### Task item
The required output is an exact copy of the lines from the one containing "background: #7f1d1d ->" through the end of the entries below, with pictures removed.

### Data for this exercise
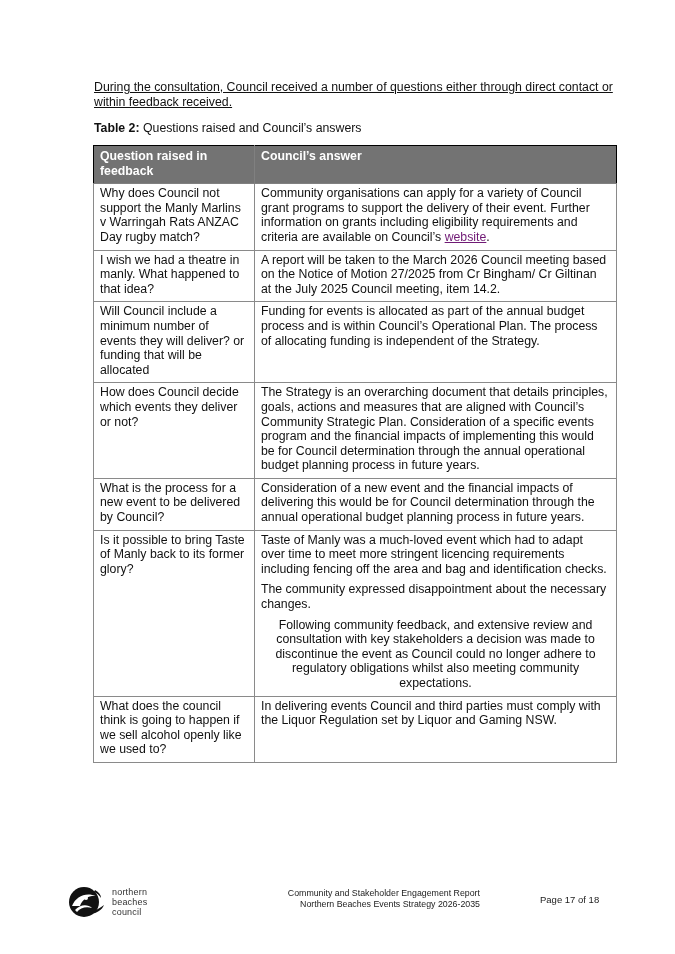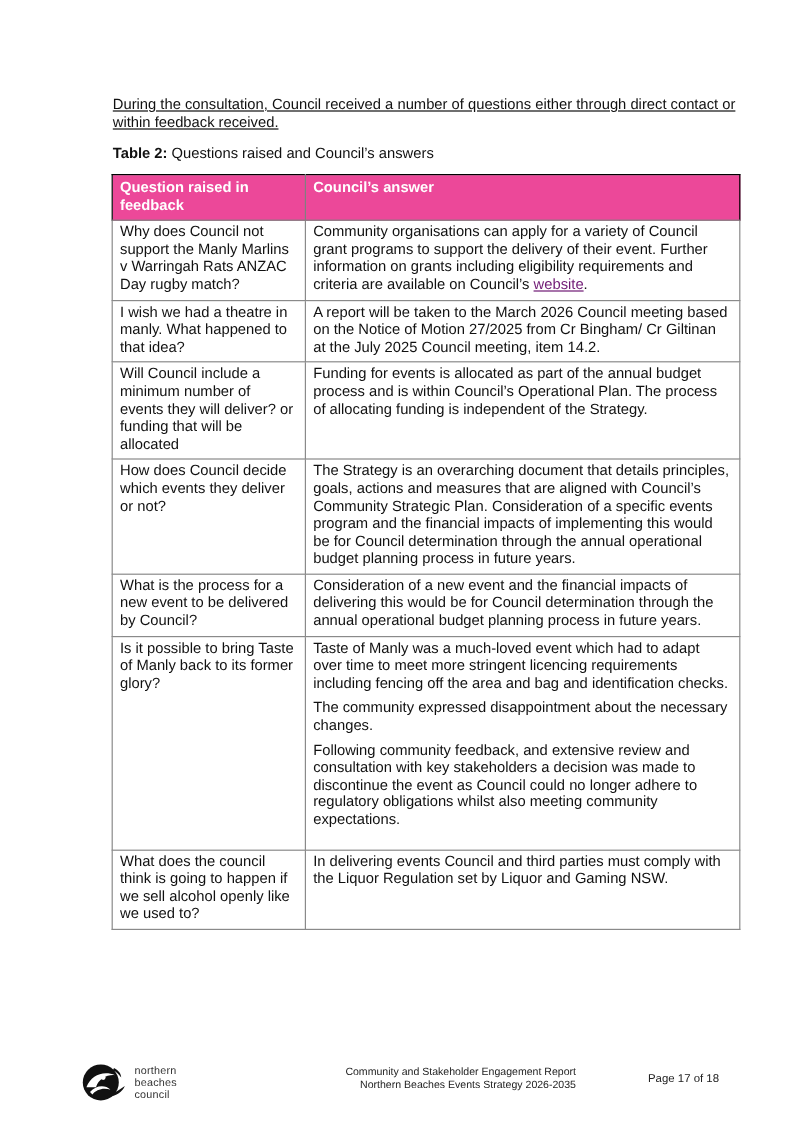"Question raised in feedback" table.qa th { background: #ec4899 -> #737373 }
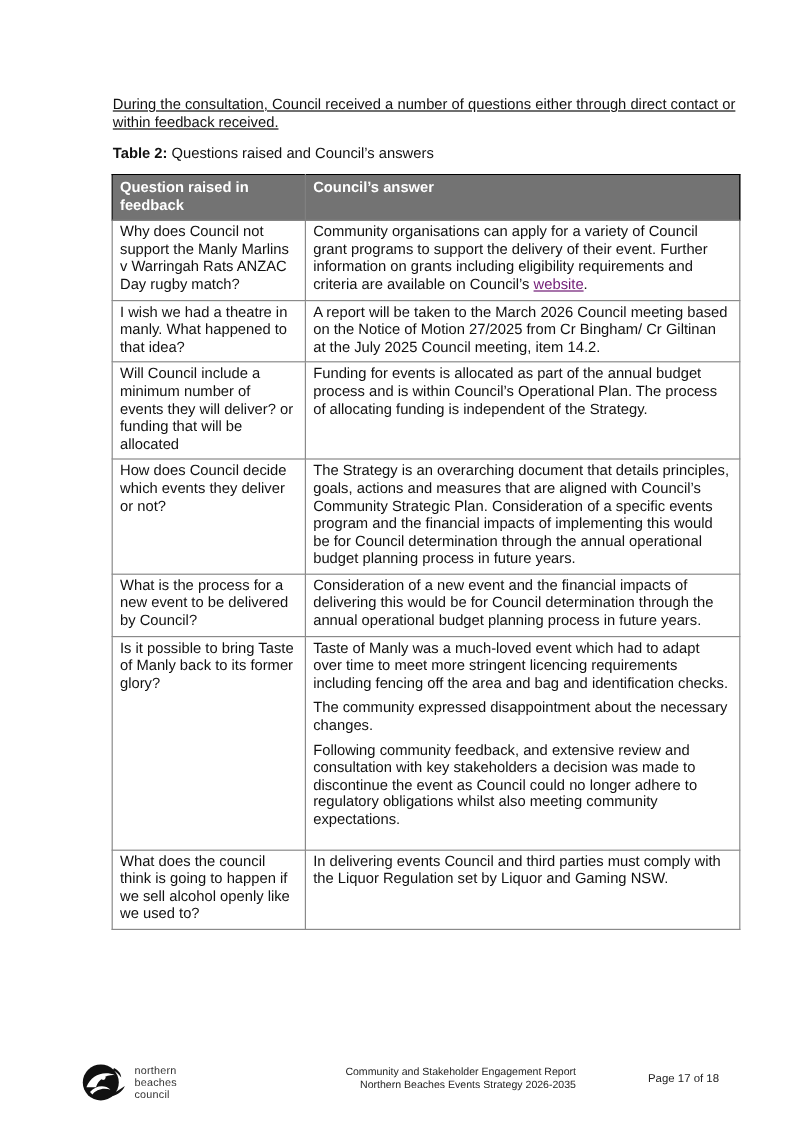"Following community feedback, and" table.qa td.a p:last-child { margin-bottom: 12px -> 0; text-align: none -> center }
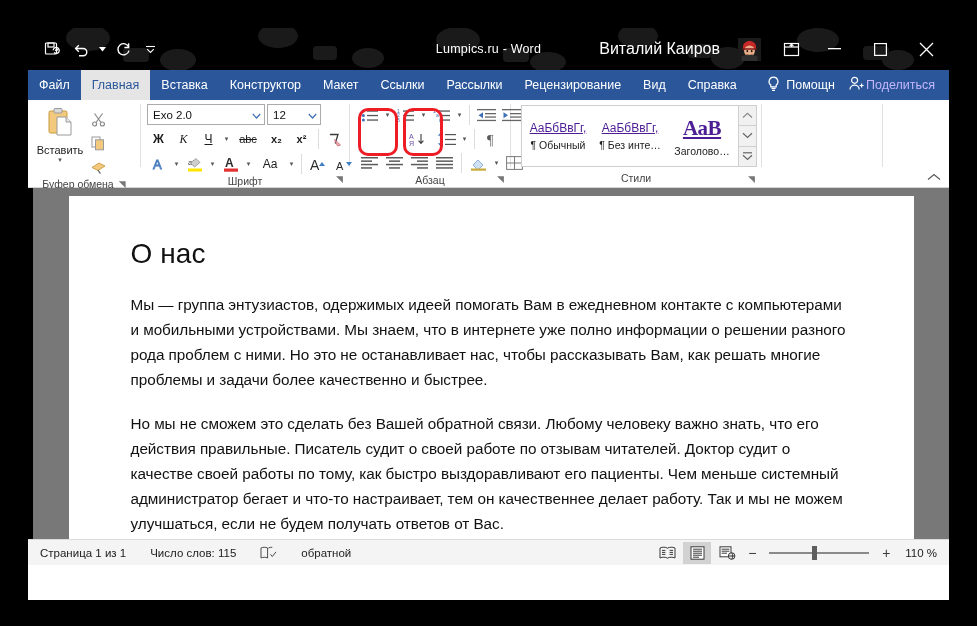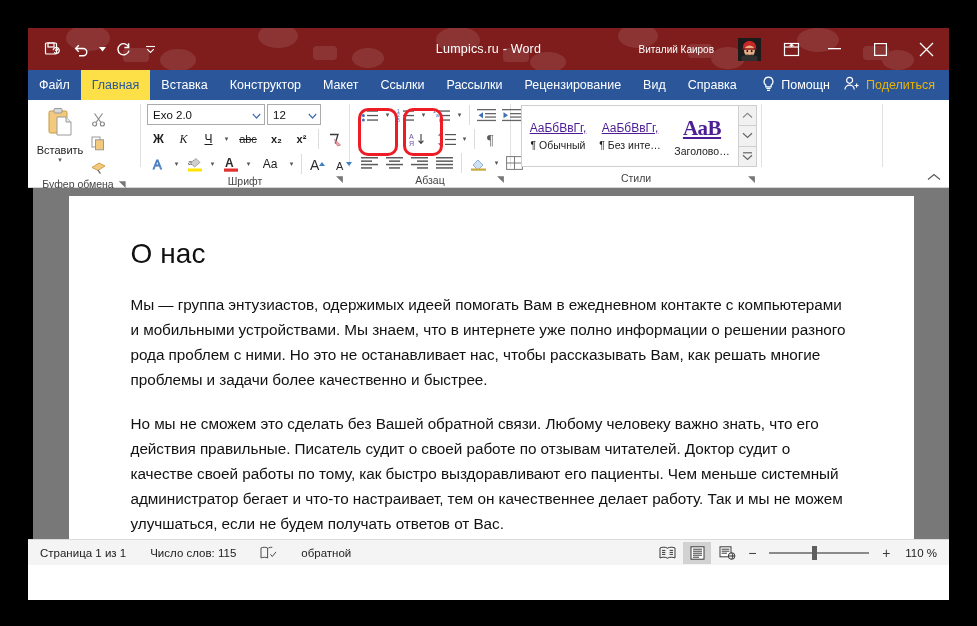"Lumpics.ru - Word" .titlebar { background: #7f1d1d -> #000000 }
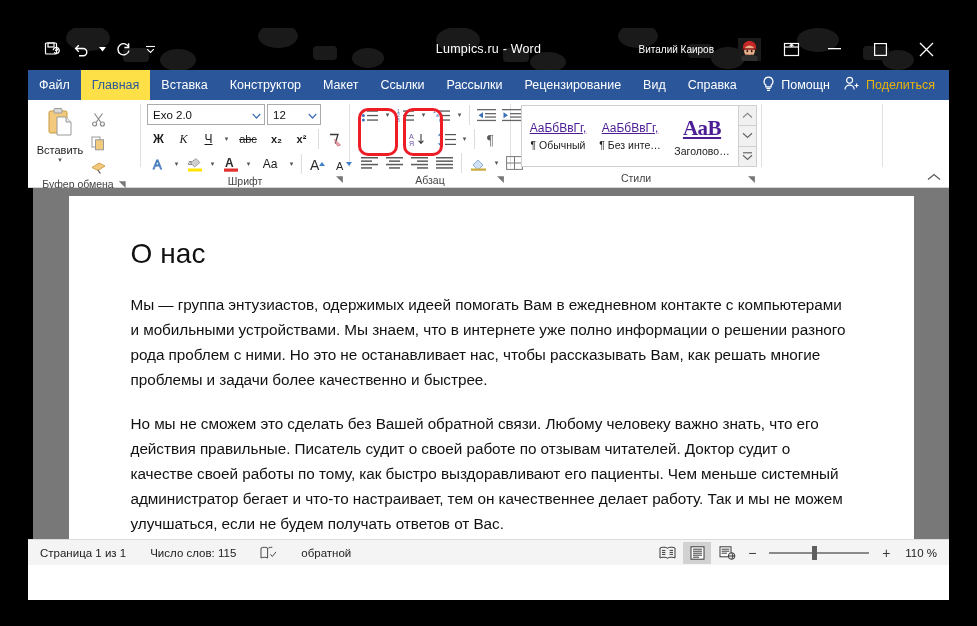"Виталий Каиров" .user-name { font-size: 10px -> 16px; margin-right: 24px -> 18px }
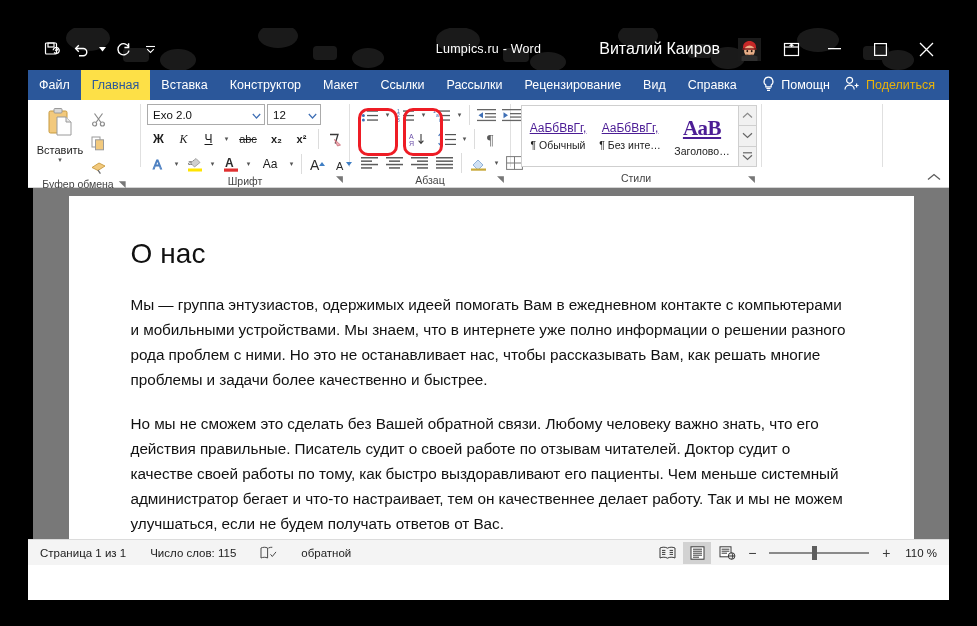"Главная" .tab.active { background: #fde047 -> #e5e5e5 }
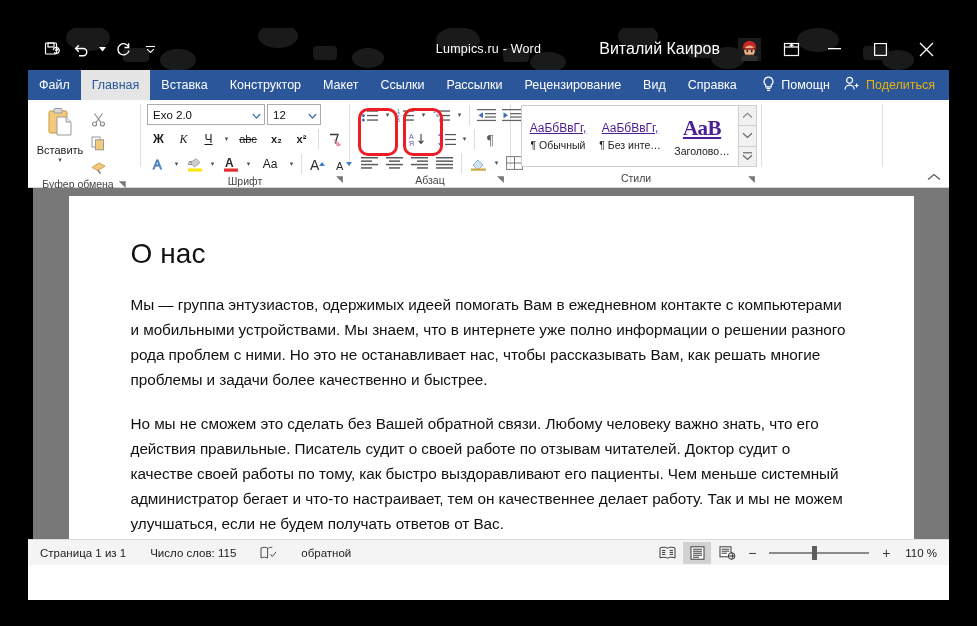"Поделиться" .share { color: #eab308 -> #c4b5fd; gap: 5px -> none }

### Answer space
"Lumpics.ru - Word" .titlebar { background: #7f1d1d -> #000000 }
"Виталий Каиров" .user-name { font-size: 10px -> 16px; margin-right: 24px -> 18px }
"Главная" .tab.active { background: #fde047 -> #e5e5e5 }
"Поделиться" .share { color: #eab308 -> #c4b5fd; gap: 5px -> none }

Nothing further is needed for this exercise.